[TÂCHES À RÉALISER]
1. Renvoyez tel quel l'extrait du texte sur le droit à la déconnexion situé entre « Dans certains cas, le » et « à 19 heures). », bornes incluses.
2. D'après le texte sur le droit à la déconnexion, en quelle année la France a-t-elle adopté une loi sur ce sujet ?

=== TEXTE À LIRE ===

Vous n’êtes pas seul.e.s. Depuis la pandémie, le t élétravail brouille les frontières du bureau et des horaires. Si cela vous préoccupe, bonne nouvelle : le débat sur le droit à la déconnexion s’est récemment ravivé au Québec. Et dans l’optique d’adopter des pratiques de travail saines pour l’année qui commence, il est temps de vous familiariser avec le concept.
Petite histoire du droit à la déconnexion
Le droit à la déconnexion a pour but d’assurer un équilibre entre la vie professionnelle et celle personnelle afin de mieux se reposer après ses heures de boulot. « Même si on ne répond pas aux courriels [hors du travail], recevoir la notification te fait penser au travail, ça augmente le stress », soutient Philippe Bussières, fondateur de l’entreprise Code Marketing qui s’est dotée d’une politique de droit à la déconnexion en avril 2021. Elle opère d’ailleurs presque entièrement en télétravail.
Dans certains cas, le droit à la déconnexion permet même d’imposer des amendes aux employé.e.s qui tentent de rejoindre leurs collègues hors de leur horaire de travail. Ainsi, les employé.e.s peuvent « se déconnecter » des outils numériques professionnels lorsqu’ils et elles ne travaillent pas pour possiblement prévenir les effets néfastes d’une hyperconnexion, comme la fatigue, le stress et éventuellement, le burn-out.
La France est le premier pays à avoir adopté une loi en la matière, en 2017. Se sont joints à l’initiative plusieurs pays d’Europe et d’Asie (notamment la Corée du Sud, dont le gouvernement a pris l’initiative de couper le courant des ordinateurs de ses fonctionnaires le vendredi, à 19 heures).
En juin 2021, c’est l’Ontario qui a reconnu officiellement le droit à la déconnexion. Au Québec, le débat s’est ravivé il y a un peu plus d’un an lorsqu’un nouveau projet de loi a été déposé. Il est actuellement étudié, au grand bonheur des entreprises qui favorisent une éthique de travail plus saine.
Les enjeux de la déconnexion
Si, sur papier, les politiques de droit à la déconnexion ont tout pour plaire, il faut toutefois nuancer les choses : une reconnaissance de ce droit doit permettre aux entreprises d’établir leurs propres réglementations. Par exemple, la déconnexion n’a pas la même importance pour un.e ouvrier.e d’usine que pour un.e cadre d’entreprise et ce ne sont évidemment pas toutes les organisations qui œuvrent dans les mêmes heures.
Le télétravail fait désormais partie intégrante de nos vies. En janvier 2022, le quart des Canadien.ne.s travaillait exclusivement à partir du foyer, selon une étude de Statistique Canada.

=== CONTENU DES DONNÉES ===

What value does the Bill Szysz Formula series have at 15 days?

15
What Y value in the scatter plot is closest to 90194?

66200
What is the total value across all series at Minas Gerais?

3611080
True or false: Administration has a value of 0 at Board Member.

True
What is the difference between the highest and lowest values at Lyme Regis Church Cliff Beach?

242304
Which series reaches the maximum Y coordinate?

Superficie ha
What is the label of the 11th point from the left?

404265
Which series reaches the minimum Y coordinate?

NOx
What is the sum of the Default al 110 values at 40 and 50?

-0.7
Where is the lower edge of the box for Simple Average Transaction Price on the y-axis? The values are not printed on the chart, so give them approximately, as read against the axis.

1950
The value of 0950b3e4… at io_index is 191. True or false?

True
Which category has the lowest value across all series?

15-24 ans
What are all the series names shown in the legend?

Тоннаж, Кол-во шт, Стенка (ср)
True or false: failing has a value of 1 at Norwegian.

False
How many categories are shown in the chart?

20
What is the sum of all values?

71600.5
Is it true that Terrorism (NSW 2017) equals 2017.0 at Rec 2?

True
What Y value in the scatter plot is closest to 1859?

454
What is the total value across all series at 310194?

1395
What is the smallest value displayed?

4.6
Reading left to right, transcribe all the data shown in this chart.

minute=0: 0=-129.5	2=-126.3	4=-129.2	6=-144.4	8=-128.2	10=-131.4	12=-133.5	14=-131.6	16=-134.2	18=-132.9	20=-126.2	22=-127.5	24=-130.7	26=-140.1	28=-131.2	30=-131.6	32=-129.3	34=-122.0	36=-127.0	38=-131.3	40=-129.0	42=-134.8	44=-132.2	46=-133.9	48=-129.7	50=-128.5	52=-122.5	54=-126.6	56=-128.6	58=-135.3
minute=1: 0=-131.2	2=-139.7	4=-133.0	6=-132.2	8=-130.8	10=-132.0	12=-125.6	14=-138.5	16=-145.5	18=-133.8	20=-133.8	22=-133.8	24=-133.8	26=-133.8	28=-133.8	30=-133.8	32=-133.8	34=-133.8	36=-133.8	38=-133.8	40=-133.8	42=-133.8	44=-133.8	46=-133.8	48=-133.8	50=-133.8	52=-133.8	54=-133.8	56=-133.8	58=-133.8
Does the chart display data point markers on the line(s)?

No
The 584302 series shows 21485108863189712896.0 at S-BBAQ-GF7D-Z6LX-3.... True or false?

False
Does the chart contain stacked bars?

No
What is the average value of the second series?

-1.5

===

[CORRIGÉ]
1.
Dans certains cas, le droit à la déconnexion permet même d’imposer des amendes aux employé.e.s qui tentent de rejoindre leurs collègues hors de leur horaire de travail. Ainsi, les employé.e.s peuvent « se déconnecter » des outils numériques professionnels lorsqu’ils et elles ne travaillent pas pour possiblement prévenir les effets néfastes d’une hyperconnexion, comme la fatigue, le stress et éventuellement, le burn-out.
La France est le premier pays à avoir adopté une loi en la matière, en 2017. Se sont joints à l’initiative plusieurs pays d’Europe et d’Asie (notamment la Corée du Sud, dont le gouvernement a pris l’initiative de couper le courant des ordinateurs de ses fonctionnaires le vendredi, à 19 heures).

2. En 2017.